Directions for this task:
Search the records for the string "bounding", then copy each line where it appears.

[Information provided — start]

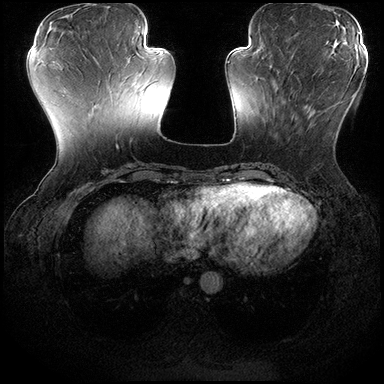
Breast MRI (dynamic contrast-enhanced), one axial slice; slice 64 of 200 in the series (ordered by position); dynamic contrast-enhanced series, time point 2 of 8 at this slice position (early post-contrast); 3 T; TE 2.3 ms, TR 4.4 ms; 1 mm slice thickness; 384 × 384 image matrix, field of view 360 × 360 mm. Female patient.
Annotated regions visible in this slice (semi-automatic segmentation, software-assisted and operator-edited):
- enhancing-tissue mask used for the functional tumour volume (all voxels passing the contrast-enhancement thresholds inside the analysis volume; usually the tumour): bounding box (x1, y1, x2, y2) in pixels: (274, 82, 354, 140)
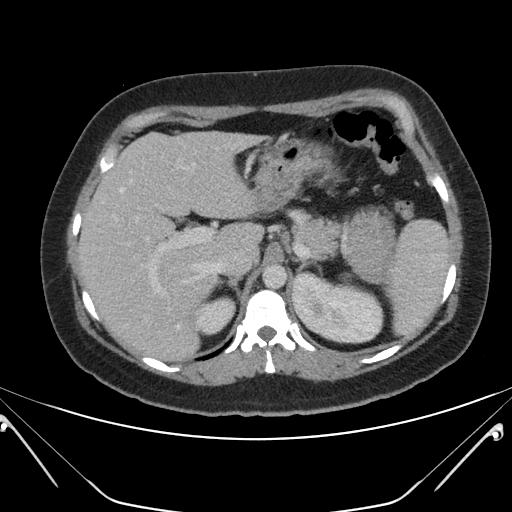
Contrast-enhanced abdominal CT, one axial slice. Slice 132 of 168 in the series (ordered by position). 120 kVp. Intravenous contrast given. Soft-tissue window (W 400 / L 40 HU). 512 × 512 image matrix, field of view 394 × 394 mm. Female patient, age 26 years. From the clinical record (not read from this slice): diagnosis: adrenocortical carcinoma; tumour side: left adrenal; tumour size at pathology: 28 cm.
Outlined on this slice (semi-automatically segmented with operator editing):
- mass: bounding box <348,214,392,282> (left, top, right, bottom; pixels)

[Information provided — finish]

Expected answer:
- enhancing-tissue mask used for the functional tumour volume (all voxels passing the contrast-enhancement thresholds inside the analysis volume; usually the tumour): bounding box (x1, y1, x2, y2) in pixels: (274, 82, 354, 140)
- mass: bounding box <348,214,392,282> (left, top, right, bottom; pixels)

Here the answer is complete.